Confissão Ardente: Sexo Selvagem no Carro Sob a Chuva com Ludo
A chuva martelava o teto da Rosalie como punhos furiosos. Estrada estreita na Ardèche, raios rasgando o céu negro. Eu, Zoé, tremia no banco da frente, jeans encharcado colando nas coxas. Ludo parou o carro. Motor morto. Frio cortante entrava pelas juntas. ‘Vem pro banco de trás’, disse ele, voz rouca. Cobertura grossa no colo. Desci, corpo gelado. Ele veio atrás. Pele contra pele sob o pano áspero. Coração acelerado. Respiração dele no meu pescoço. Mãos quentes roçando meus seios. Arrepios. Não de frio. Desejo subia como lava. Ele desabotoou minha blusa. Mamelos duros. Boca faminta no meu colo. Gemido escapou. Pernas se abrindo sozinhas. ‘Ludo…’, sussurrei. Ele riu baixo. Mão na minha virilha. Calor pulsando ali. Tudo vermelho. Urgência devorando.

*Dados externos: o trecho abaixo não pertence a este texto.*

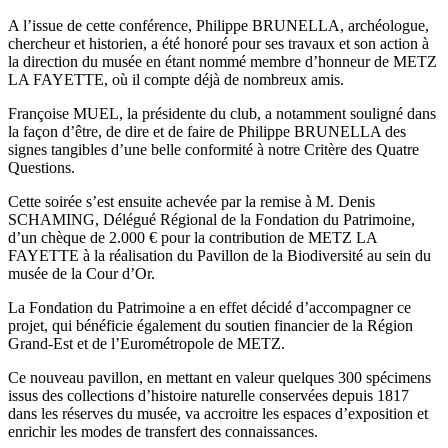
A l’issue de cette conférence, Philippe BRUNELLA, archéologue,
chercheur et historien, a été honoré pour ses travaux et son action à
la direction du musée en étant nommé membre d’honneur de METZ
LA FAYETTE, où il compte déjà de nombreux amis.
Françoise MUEL, la présidente du club, a notamment souligné dans
la façon d’être, de dire et de faire de Philippe BRUNELLA des
signes tangibles d’une belle conformité à notre Critère des Quatre
Questions.
Cette soirée s’est ensuite achevée par la remise à M. Denis
SCHAMING, Délégué Régional de la Fondation du Patrimoine,
d’un chèque de 2.000 € pour la contribution de METZ LA
FAYETTE à la réalisation du Pavillon de la Biodiversité au sein du
musée de la Cour d’Or.
La Fondation du Patrimoine a en effet décidé d’accompagner ce
projet, qui bénéficie également du soutien financier de la Région
Grand-Est et de l’Eurométropole de METZ.
Ce nouveau pavillon, en mettant en valeur quelques 300 spécimens
issus des collections d’histoire naturelle conservées depuis 1817
dans les réserves du musée, va accroitre les espaces d’exposition et
enrichir les modes de transfert des connaissances.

Jeans no chão. Calcinha rasgada. Ele nu, pau duro roçando minha coxa. Banco estreito. Corpos suados. Boca dele na minha boceta. Língua invadindo. Chupando forte. Clitóris inchado. Quadris subindo. ‘Porra, que delícia’, grunhi. Dedos enfiados. Ritmo brutal. Orgasmo vindo. Corpo convulsionando. Gritei alto. Ele não parou. Pau na entrada. Empurrão seco. Encheu tudo. Dor misturada com prazer. Ele bombava forte. Banco rangendo. Suor pingando. Unhas nas costas dele. ‘Mais fundo, caralho!’ Paredes apertando. Coração trovejando. Ele virava. Eu por cima. Cavalgando selvagem. Coxas queimando. Pau acertando o fundo. Gozei de novo. Tremei inteira. Ele segurou. Esperou. Virou de novo. Levrette apertada. Mão na bunda. Dedo roçando o cu. ‘Não hoje’, rosnei. Ele acelerou. Gozo explodindo dentro. Quente. Cheio. Corpo mole.
A Febre
Saímos nus. Cobertura no chão úmido. Sol voltando. Ar fresco na pele ardente. Ele me deitou. Beijos lentos. Dedos traçando suor seco. Boceta sensível. Ainda pulsando. Ele lambeu devagar. Depois de mim. Abraçados. Coração desacelerando. Mas fogo latente. Voltei pro banco. Pernas bambas. Cheiro de sexo no ar. Rosalie buée toda. Ele ligou o motor. Sorri. ‘Melhor que qualquer hotel’. Eu ri. Pele ainda queimando. Momento único. Perigoso. Total. Nunca esqueci aquela chuva. Nem o prazer que nos consumiu.